== EXERCISE PROMPT ==
All of the data goes into your copy exactly as written. Images do not.

╭──

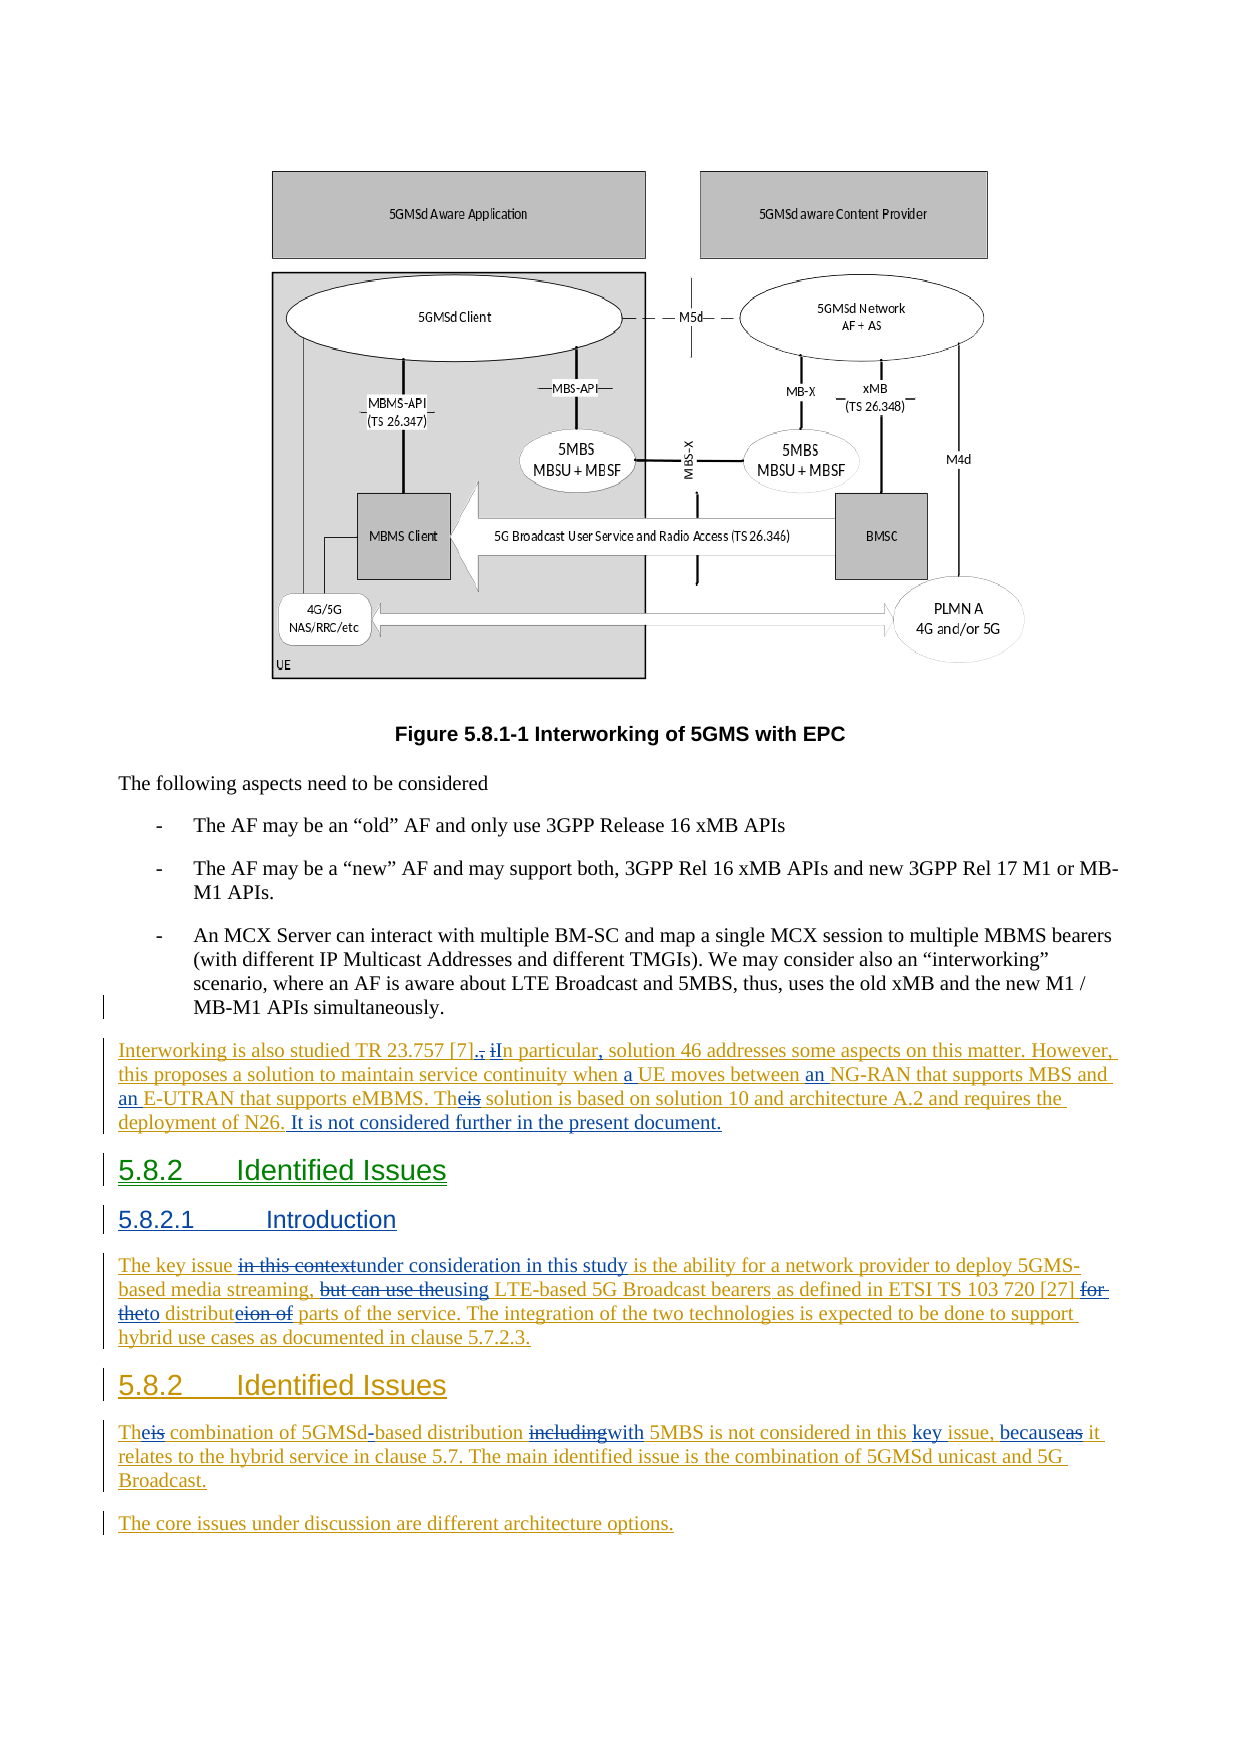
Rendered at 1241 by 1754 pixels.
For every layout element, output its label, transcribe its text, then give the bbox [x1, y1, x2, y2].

text - The AF may be a “new” AF and may support both, 3GPP Rel 16 xMB APIs and new 3GPP Rel 17 M1 or MB-M1 APIs. [156, 856, 1122, 904]
text Figure 5.8.1-1 Interworking of 5GMS with EPC [118, 721, 1122, 745]
text - An MCX Server can interact with multiple BM-SC and map a single MCX session to multiple MBMS bearers (with different IP Multicast Addresses and different TMGIs). We may consider also an “interworking” scenario, where an AF is aware about LTE Broadcast and 5MBS, thus, uses the old xMB and the new M1 / MB-M1 APIs simultaneously. [156, 923, 1122, 1019]
text - The AF may be an “old” AF and only use 3GPP Release 16 xMB APIs [156, 813, 1122, 837]
text The following aspects need to be considered [118, 770, 1122, 794]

╰──

== TASK RESPONSE ==
Rendered at 1241 by 1754 pixels.
For every layout element, output its label, transcribe its text, then give the bbox [x1, y1, x2, y2].

text - The AF may be a “new” AF and may support both, 3GPP Rel 16 xMB APIs and new 3GPP Rel 17 M1 or MB-M1 APIs. [156, 856, 1122, 904]
text Figure 5.8.1-1 Interworking of 5GMS with EPC [118, 721, 1122, 745]
text - An MCX Server can interact with multiple BM-SC and map a single MCX session to multiple MBMS bearers (with different IP Multicast Addresses and different TMGIs). We may consider also an “interworking” scenario, where an AF is aware about LTE Broadcast and 5MBS, thus, uses the old xMB and the new M1 / MB-M1 APIs simultaneously. [156, 923, 1122, 1019]
text - The AF may be an “old” AF and only use 3GPP Release 16 xMB APIs [156, 813, 1122, 837]
text The following aspects need to be considered [118, 770, 1122, 794]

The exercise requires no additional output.